> Task requirements
Count the lines in the items below that contain the string "more", matching case exactly. Reply with the number only.

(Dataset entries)
>>>>>
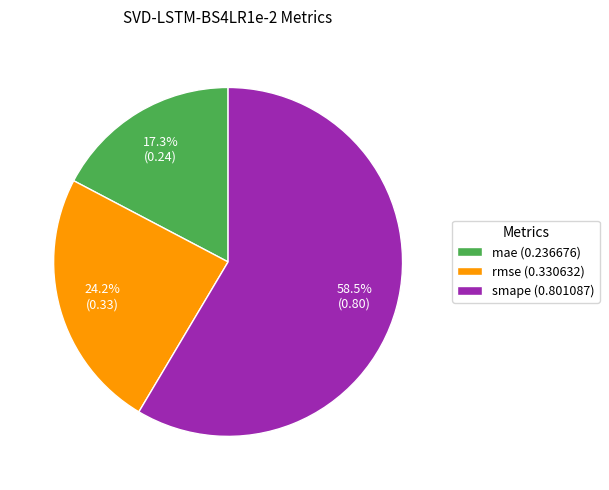

Is there any slice that represents more than half of the pie?

Yes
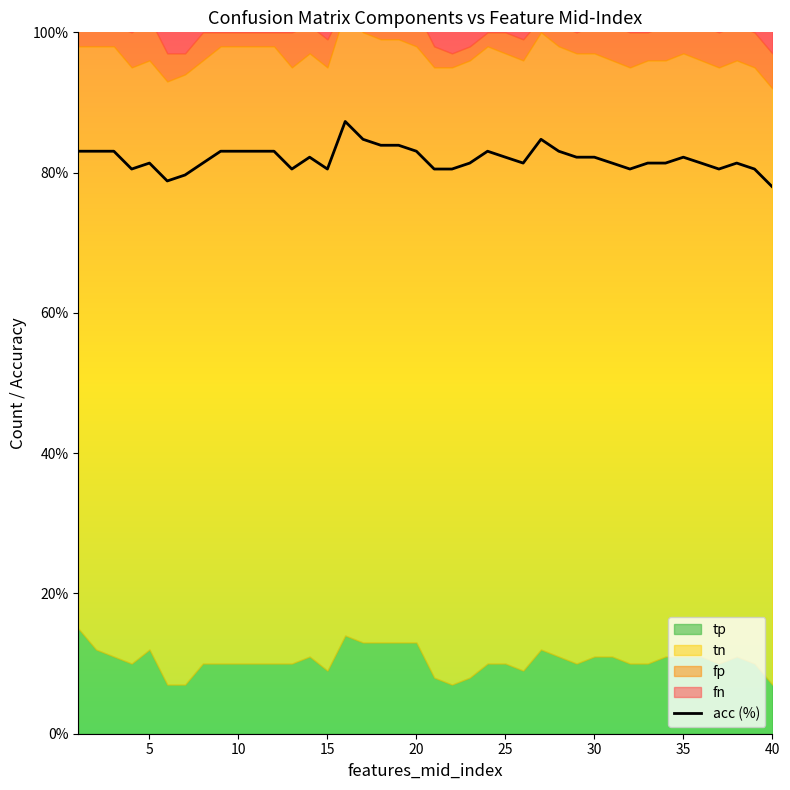

Reading left to right, transcribe all the data shown in this chart.

83.0	83.0	83.0	80.5	81.4	78.8	79.7	81.4	83.0	83.0	83.0	83.0	80.5	82.2	80.5	87.3	84.8	83.9	83.9	83.0	80.5	80.5	81.4	83.0	82.2	81.4	84.8	83.0	82.2	82.2	81.4	80.5	81.4	81.4	82.2	81.4	80.5	81.4	80.5	78.0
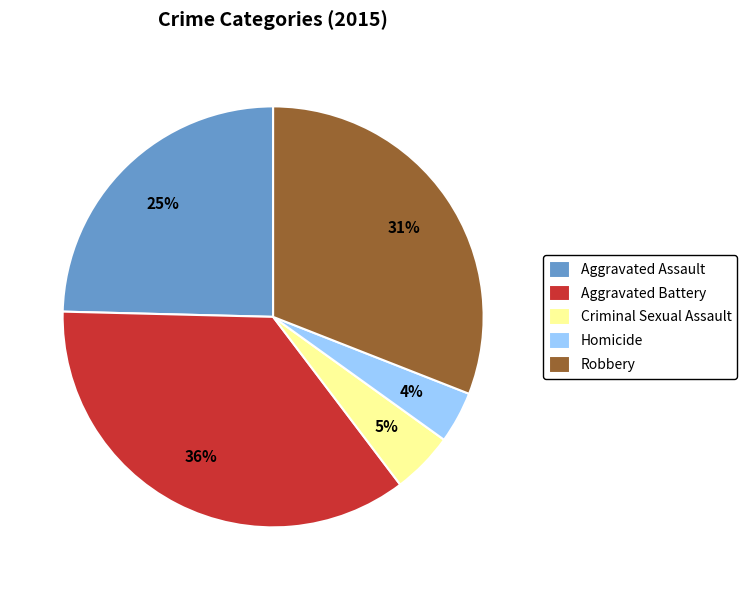

Do Aggravated Battery and Homicide together represent more than half of the pie?

No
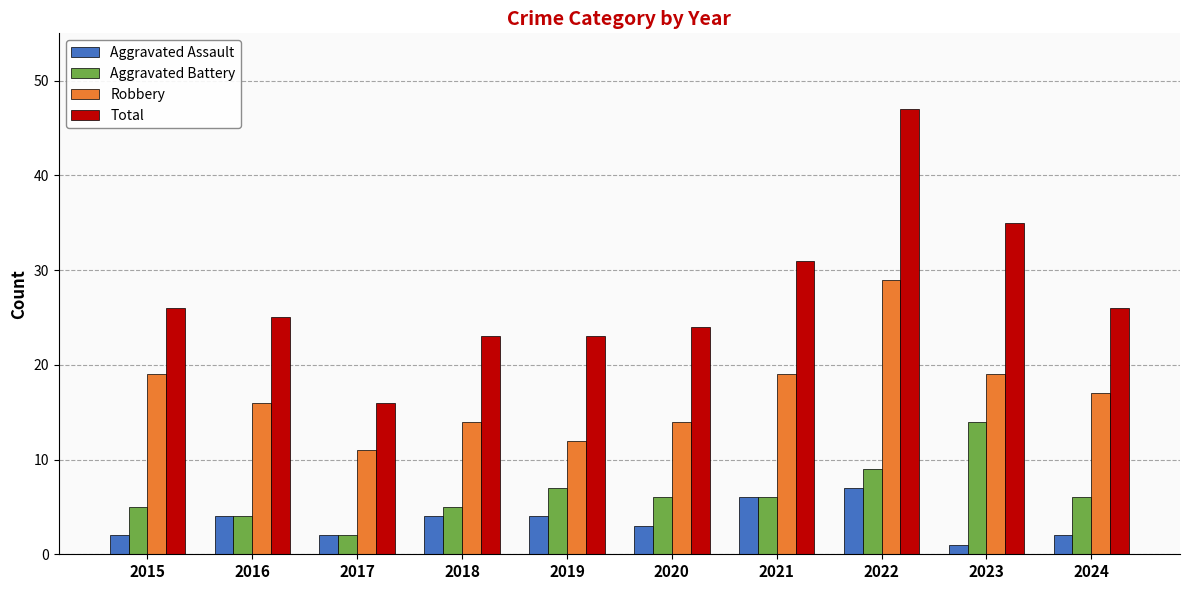

At how many categories does at least one series exceed 3?

10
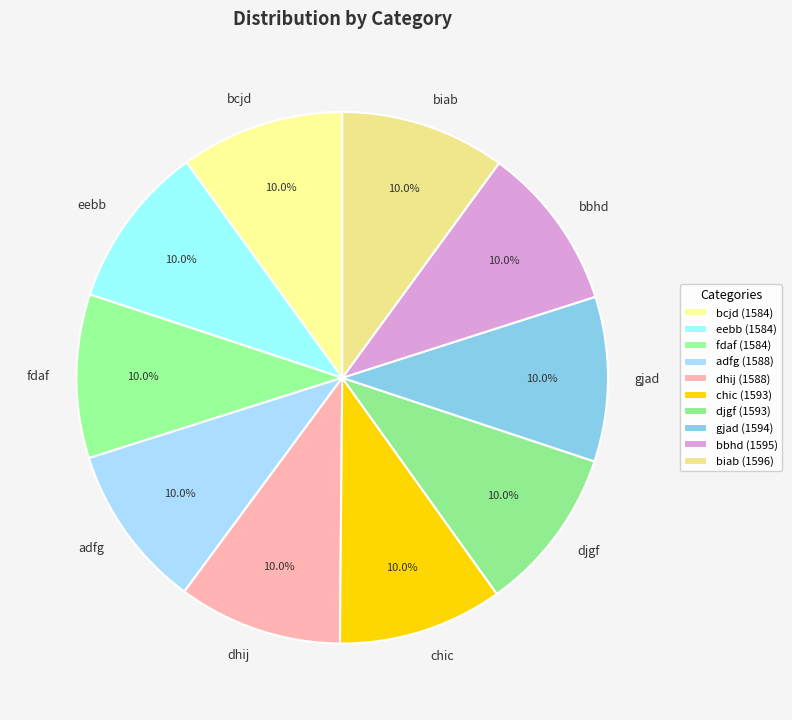

The eebb slice represents 10% of the pie. True or false?

True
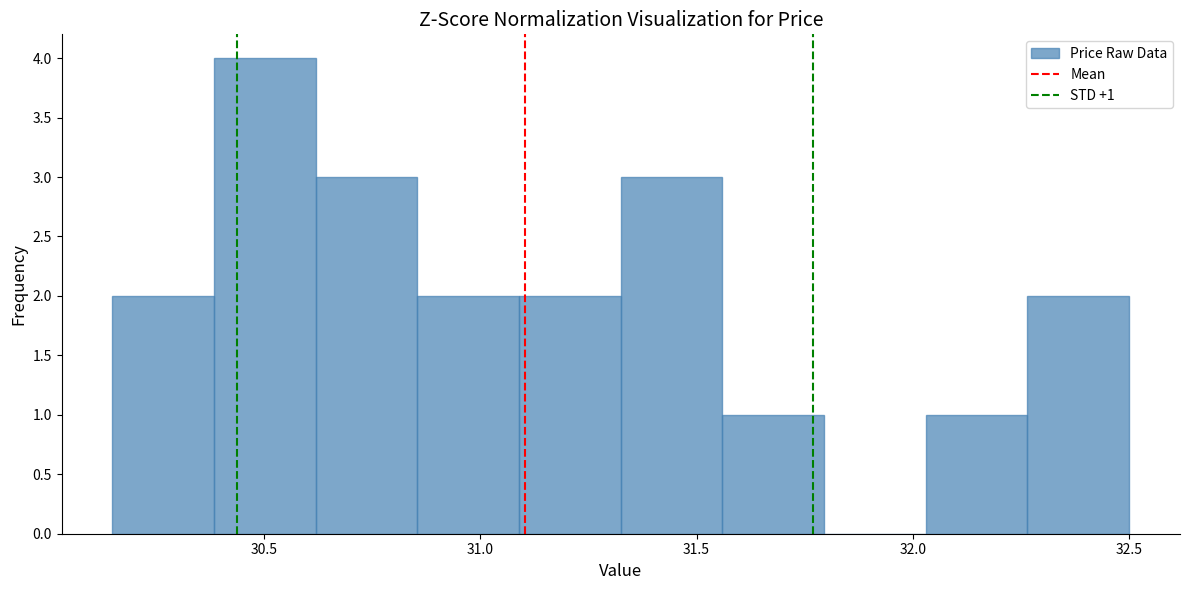

Which range on the x-axis has the tallest bar?

30.385 to 30.620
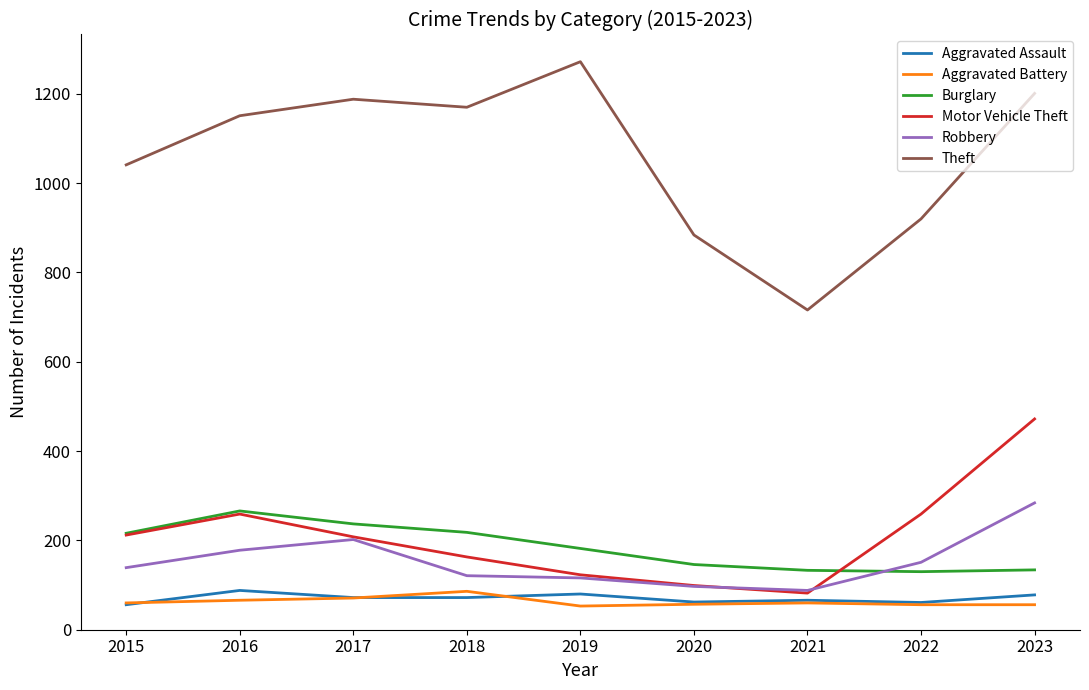

The Aggravated Assault series shows 39 at 2016. True or false?

False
<<<<<
> Solution to this exercise
2